Are robot lawn mowers safe with pets and children?+
Modern robots have lift, tilt and bump sensors that stop the blade in 0.2 seconds when the deck is lifted or tilted. They are designed to be safe around pets and children, but we still recommend scheduling them for early morning or late evening when the garden is quiet. Never run them when small children are unsupervised on the lawn.
How much does a robot lawn mower cost to run?+
Electricity is roughly £15–£35 per year for the average UK lawn. Replacement blades cost £8–£20 every 8–12 weeks of use. Boundary cable lasts 5–8 years. Total running cost is comparable to one tank of petrol per year.
Will a robot lawn mower get stolen?+
Most have PIN locks and GPS tracking.
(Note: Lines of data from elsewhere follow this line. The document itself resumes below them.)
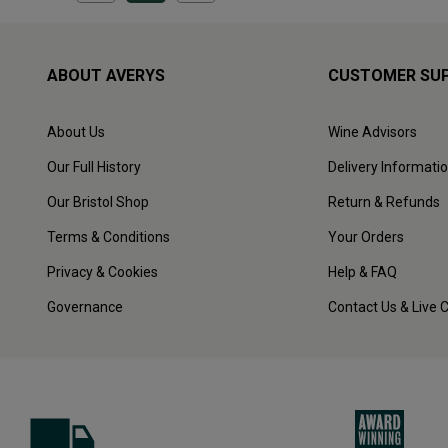
ABOUT AVERYS
CUSTOMER SU
About Us
Wine Advisors
Our Full History
Delivery Informati
Our Bristol Shop
Return & Refunds
Terms & Conditions
Your Orders
Privacy & Cookies
Help & FAQ
Governance
Contact Us & Live 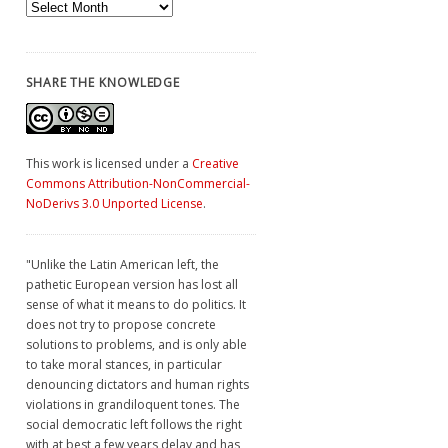
Archives
SHARE THE KNOWLEDGE
This work is licensed under a
Creative
Commons Attribution-NonCommercial-
NoDerivs 3.0 Unported License
.
"Unlike the Latin American left, the
pathetic European version has lost all
sense of what it means to do politics. It
does not try to propose concrete
solutions to problems, and is only able
to take moral stances, in particular
denouncing dictators and human rights
violations in grandiloquent tones. The
social democratic left follows the right
with at best a few years delay and has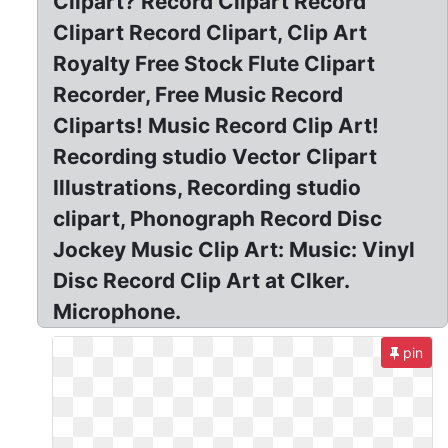
Clipart? Record Clipart Record
Clipart Record Clipart, Clip Art
Royalty Free Stock Flute Clipart
Recorder, Free Music Record
Cliparts! Music Record Clip Art!
Recording studio Vector Clipart
Illustrations, Recording studio
clipart, Phonograph Record Disc
Jockey Music Clip Art: Music: Vinyl
Disc Record Clip Art at Clker.
Microphone.
pin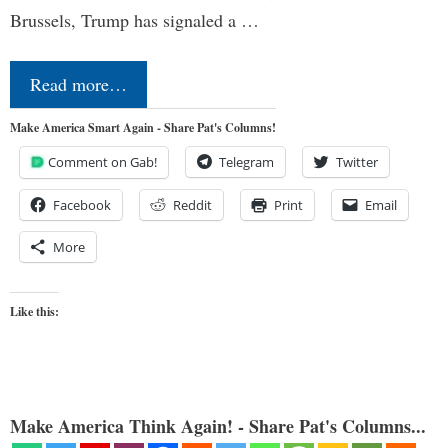
Brussels, Trump has signaled a …
Read more…
Make America Smart Again - Share Pat's Columns!
Comment on Gab!
Telegram
Twitter
Facebook
Reddit
Print
Email
More
Like this:
Make America Think Again! - Share Pat's Columns...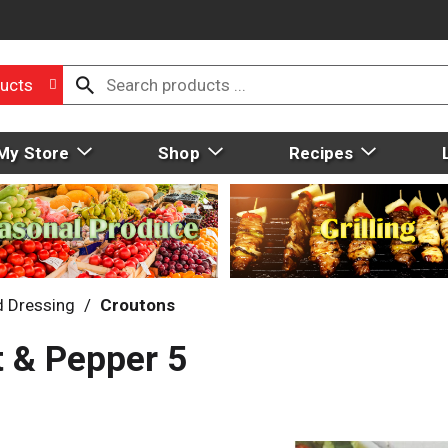
ucts
My Store
Shop
Recipes
d Dressing
/
Croutons
t & Pepper 5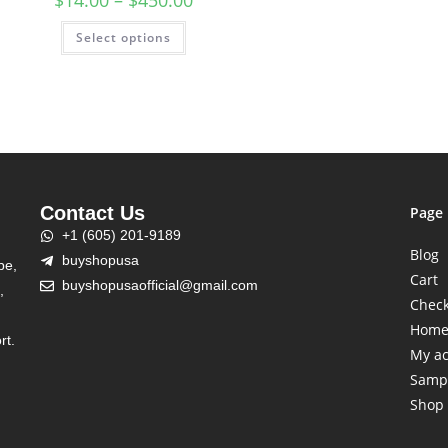
$
14.00
–
$
450.00
Select options
Contact Us
Page
+1 (605) 201-9189
Blog
buyshopusa
be,
Cart
buyshopusaofficial@gmail.com
,
Chec
Hom
rt.
My a
Samp
Shop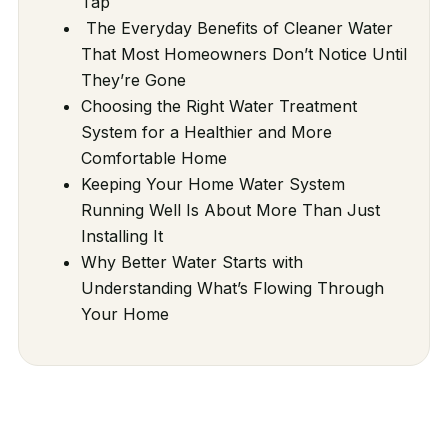
Tap
The Everyday Benefits of Cleaner Water
That Most Homeowners Don’t Notice Until
They’re Gone
Choosing the Right Water Treatment
System for a Healthier and More
Comfortable Home
Keeping Your Home Water System
Running Well Is About More Than Just
Installing It
Why Better Water Starts with
Understanding What’s Flowing Through
Your Home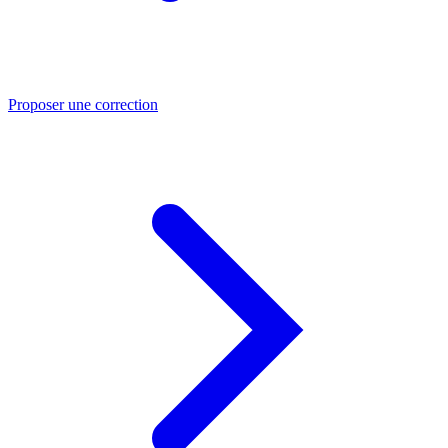
Proposer une correction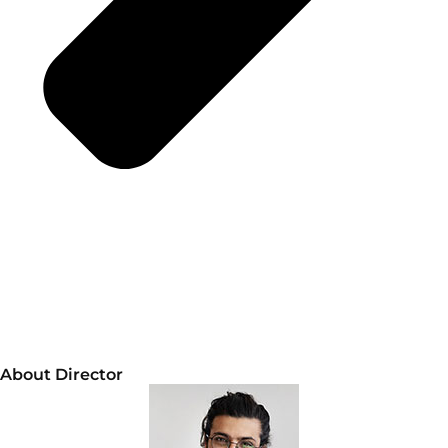
About Director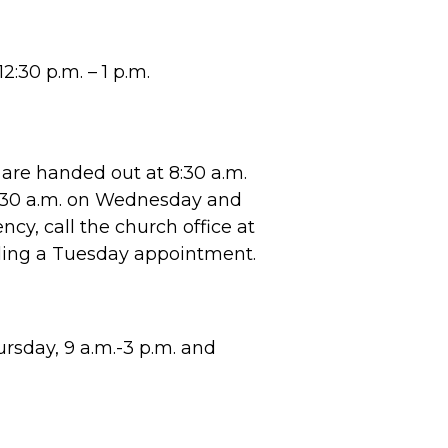
2:30 p.m. – 1 p.m.
are handed out at 8:30 a.m.
8:30 a.m. on Wednesday and
cy, call the church office at
ling a Tuesday appointment.
sday, 9 a.m.-3 p.m. and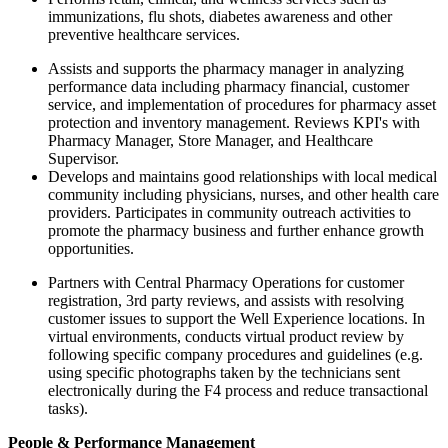
immunizations, flu shots, diabetes awareness and other
preventive healthcare services.
Assists and supports the pharmacy manager in analyzing
performance data including pharmacy financial, customer
service, and implementation of procedures for pharmacy asset
protection and inventory management. Reviews KPI's with
Pharmacy Manager, Store Manager, and Healthcare
Supervisor.
Develops and maintains good relationships with local medical
community including physicians, nurses, and other health care
providers. Participates in community outreach activities to
promote the pharmacy business and further enhance growth
opportunities.
Partners with Central Pharmacy Operations for customer
registration, 3rd party reviews, and assists with resolving
customer issues to support the Well Experience locations. In
virtual environments, conducts virtual product review by
following specific company procedures and guidelines (e.g.
using specific photographs taken by the technicians sent
electronically during the F4 process and reduce transactional
tasks).
People & Performance Management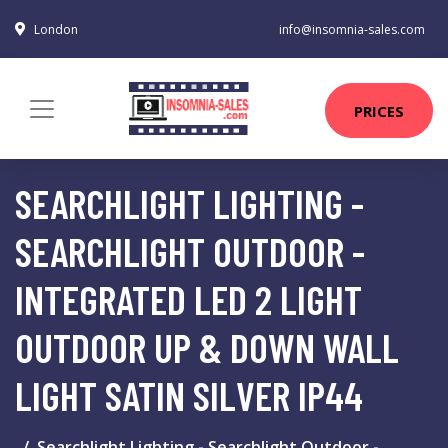
London
info@insomnia-sales.com
PRICES
SEARCHLIGHT LIGHTING -
SEARCHLIGHT OUTDOOR -
INTEGRATED LED 2 LIGHT
OUTDOOR UP & DOWN WALL
LIGHT SATIN SILVER IP44
Searchlight Lighting - Searchlight Outdoor -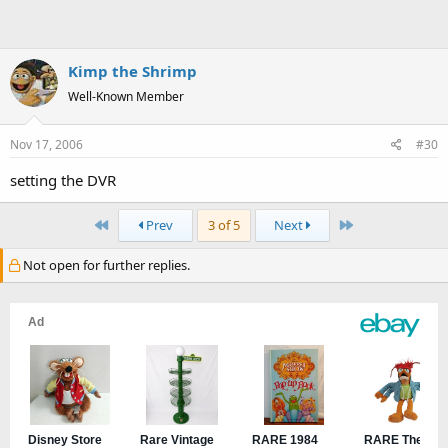
Kimp the Shrimp
Well-Known Member
Nov 17, 2006
#30
setting the DVR
First
Last
Prev
3 of 5
Next
Not open for further replies.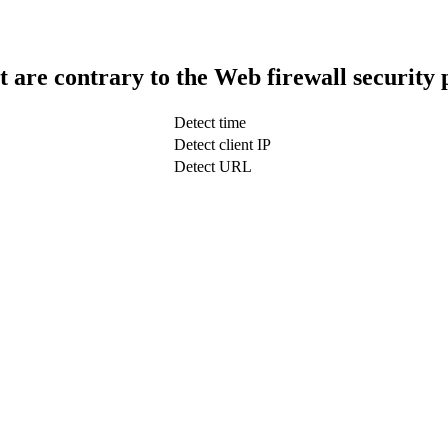
t are contrary to the Web firewall security 
Detect time
Detect client IP
Detect URL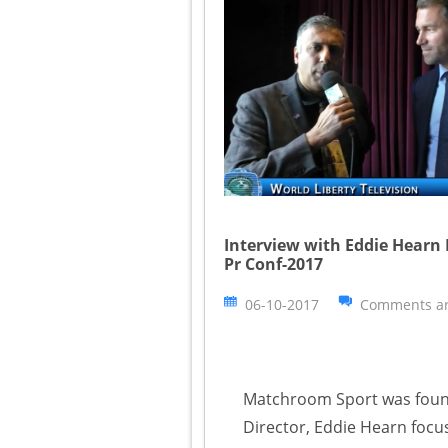
Interview with Eddie Hearn
Pr Conf-2017
06-10-2017
Comments ar
Matchroom Sport was found
Director, Eddie Hearn focus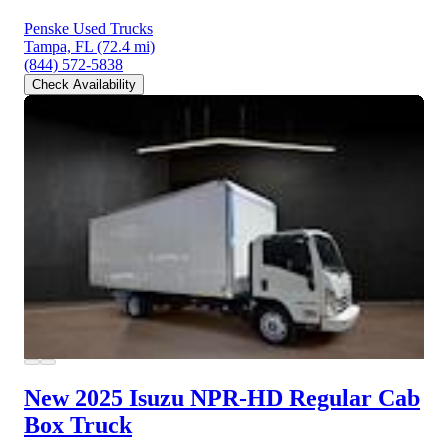
Penske Used Trucks
Tampa, FL
(72.4 mi)
(844) 572-5838
Check Availability
New 2025 Isuzu NPR-HD
Regular Cab
Box Truck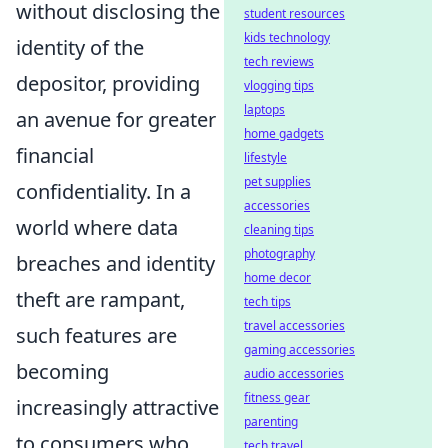
without disclosing the
student resources
kids technology
identity of the
tech reviews
depositor, providing
vlogging tips
laptops
an avenue for greater
home gadgets
financial
lifestyle
pet supplies
confidentiality. In a
accessories
world where data
cleaning tips
photography
breaches and identity
home decor
theft are rampant,
tech tips
travel accessories
such features are
gaming accessories
becoming
audio accessories
fitness gear
increasingly attractive
parenting
to consumers who
tech travel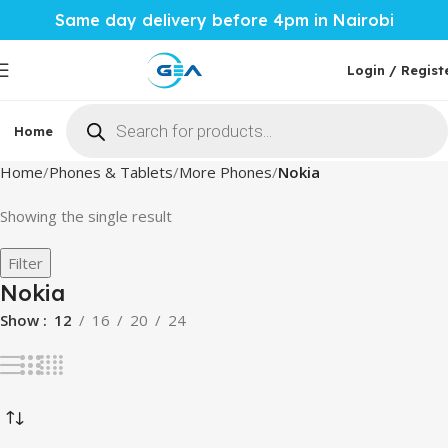
Same day delivery before 4pm in Nairobi
Login / Regist
Phones & Tablets
Home
Mobile Accessories
Computi
Home
Phones & Tablets
More Phones
Nokia
Showing the single result
Filter
Nokia
Show
12
16
20
24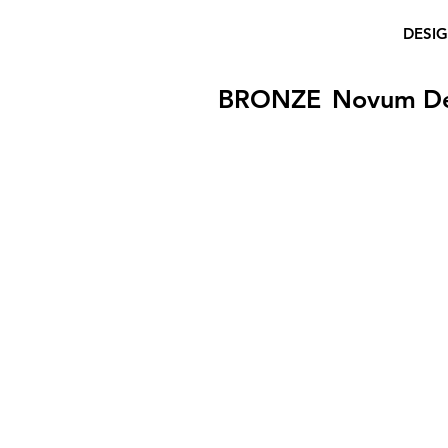
DESI
BRONZE
Novum D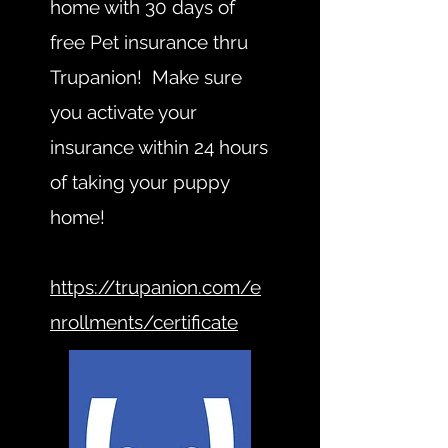
home with 30 days of
free Pet insurance thru
Trupanion! Make sure
you activate your
insurance within 24 hours
of taking your puppy
home!
https://trupanion.com/e
nrollments/certificate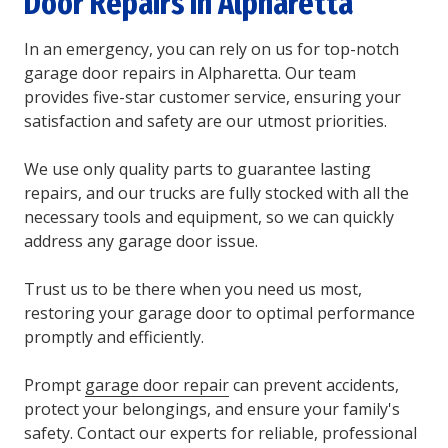
Door Repairs In Alpharetta
In an emergency, you can rely on us for top-notch
garage door repairs in Alpharetta. Our team
provides five-star customer service, ensuring your
satisfaction and safety are our utmost priorities.
We use only quality parts to guarantee lasting
repairs, and our trucks are fully stocked with all the
necessary tools and equipment, so we can quickly
address any garage door issue.
Trust us to be there when you need us most,
restoring your garage door to optimal performance
promptly and efficiently.
Prompt
garage door repair
can prevent accidents,
protect your belongings, and ensure your family's
safety. Contact our experts for reliable, professional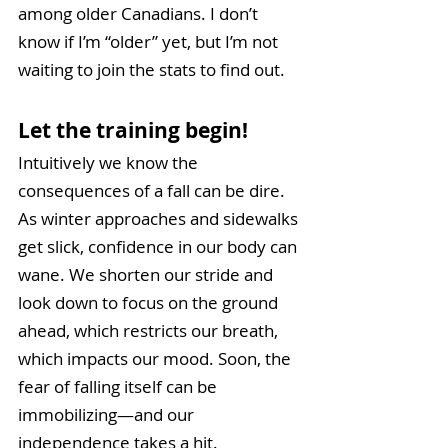
among older Canadians. I don’t 
know if I’m “older” yet, but I’m not 
waiting to join the stats to find out.
Let the training begin! 
Intuitively we know the 
consequences of a fall can be dire. 
As winter approaches and sidewalks 
get slick, confidence in our body can 
wane. We shorten our stride and 
look down to focus on the ground 
ahead, which restricts our breath, 
which impacts our mood. Soon, the 
fear of falling itself can be 
immobilizing—and our 
independence takes a hit. 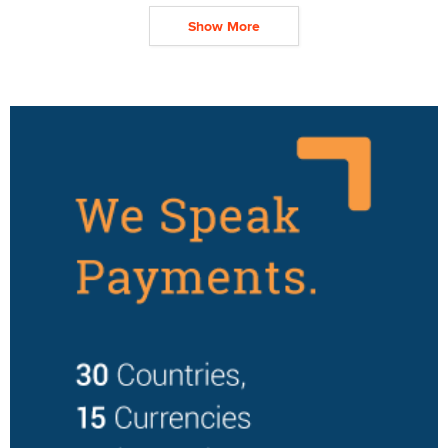
Show More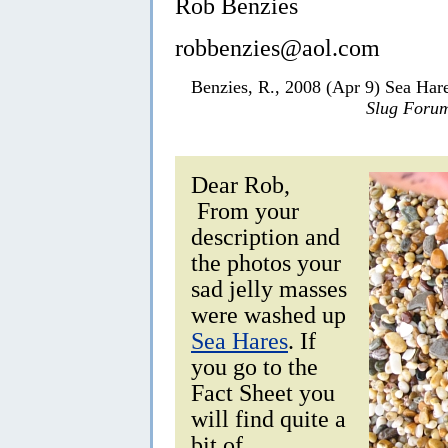
Rob Benzies
robbenzies@aol.com
Benzies, R., 2008 (Apr 9) Sea Ha
Slug Foru
Dear Rob,
From your
description and
the photos your
sad jelly masses
were washed up
Sea Hares
. If
you go to the
Fact Sheet you
will find quite a
bit of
Husqvarna Automowers will activate an alarm and notify your phone if lifted. Garden theft does happen — keep the charging dock somewhere not visible from the road and register the serial number with your home insurance.
Do robot mowers leave stripes?+
No. The cut is uniform but stripeless — robots wander or follow GPS lines, neither of which produces the rear-roller stripe effect. If stripes are non-negotiable, stick with a cordless or petrol mower with a roller and accept doing it yourself.